Die »theoretische Kapazität« beziffert die maximale Anzahl von 479.00 Flugbewegungen, die auf den beiden Startbahnen des Münchner Flughafens stattfinden könnten, wenn bestimmte Voraussetzungen erfüllt wären. So setzt dieser Wert eine weitgehend gleichmäßige Auslastung über den ganzen Tag sowie eine Erhöhung des stündlichen Koordinationseckwertes von 90 auf 93 Bewegungen voraus. Beides ist im realen Betrieb des Münchner Flughafens weder jetzt noch in Zukunft gegeben. Im Planfeststellungsbeschluss zur dritten Start- und Landebahn wird der Wert von 479.000 als »Annahme eines optimierten Prognosenullfalls« bezeichnet. Deshalb sei dieser Wert, wie es dort weiter heißt, »jedoch theoretischer Natur«. Für den Flughafen München ist diese Kapazitätszahl in der Praxis nicht erreichbar.
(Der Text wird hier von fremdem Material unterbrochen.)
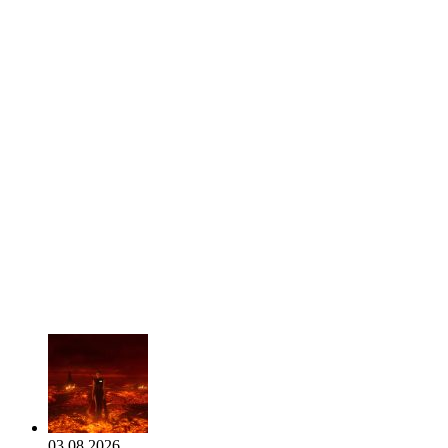
03.08.2026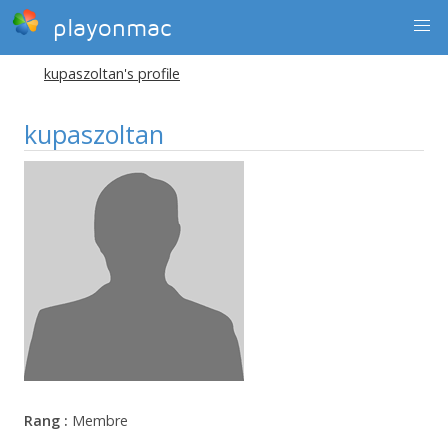
playonmac
kupaszoltan's profile
kupaszoltan
Rang :
Membre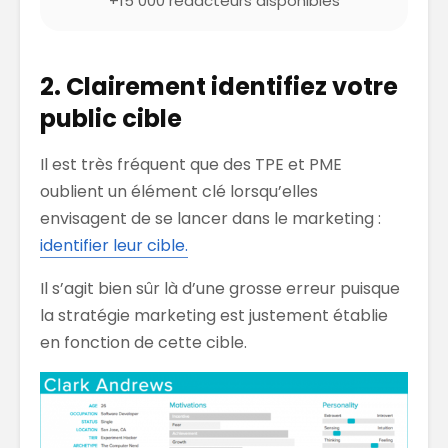
+15 000 rédacteurs disponibles
2. Clairement identifiez votre
public cible
Il est très fréquent que des TPE et PME
oublient un élément clé lorsqu’elles
envisagent de se lancer dans le marketing :
identifier leur cible.
Il s’agit bien sûr là d’une grosse erreur puisque
la stratégie marketing est justement établie
en fonction de cette cible.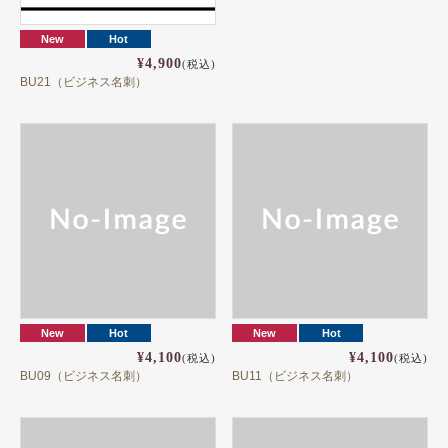
New
Hot
¥4,900
(税込)
BU21（ビジネス名刺）
New
Hot
New
Hot
¥4,100
¥4,100
(税込)
(税込)
BU09（ビジネス名刺）
BU11（ビジネス名刺）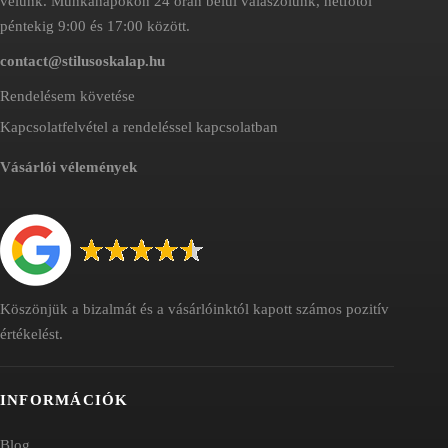
velünk. Munkanapokon 24 órán belül válaszolunk, hétfőtől
péntekig 9:00 és 17:00 között.
contact@stilusoskalap.hu
Rendelésem követése
Kapcsolatfelvétel a rendeléssel kapcsolatban
Vásárlói vélemények
Köszönjük a bizalmát és a vásárlóinktól kapott számos pozitív
értékelést.
INFORMÁCIÓK
Blog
Mehr erfahren: Was ist ein Koordinationseckwert?

Die »praktische Kapazität« gibt die Höhe der möglichen Starts und Landungen unter realistischen Bedingungen an. Die praktische Kapazität am Flughafen München liegt bedingt durch die aktuelle Verkehrsstruktur bei 430.000 Flugbewegungen pro Jahr – mehr ist mit dem aktuellen Zwei-Bahn-System nicht erreichbar. Wie im Straßen- oder Bahnverkehr gibt es auch im Luftverkehr Stoßzeiten, zu denen die Nachfrage besonders ausgeprägt ist.

Eine gleichmäßige Verteilung des Verkehrs kann es – wie bei Straße und Schiene – weder im Tages- noch im Jahresverlauf geben. Beim Flughafen München handelt es sich um einen Hub, also Umsteigeflughafen, der nicht nur morgens und abends eine, sondern im Tagesverlauf sechs Verkehrsspitzen aufweist. Die verfügbaren Slots für Starts und Landungen sind zu diesen Zeiten vollständig, zu den übrigen Zeiten weitestgehend vergeben. Anfragen von Airlines nach zusätzlichen Slots müssen deshalb meist abgewiesen werden. Die Nachfrage ist gegeben, kann jedoch aufgrund der bestehenden Verkehrsengpässe am Flughafen München nicht befriedigt werden.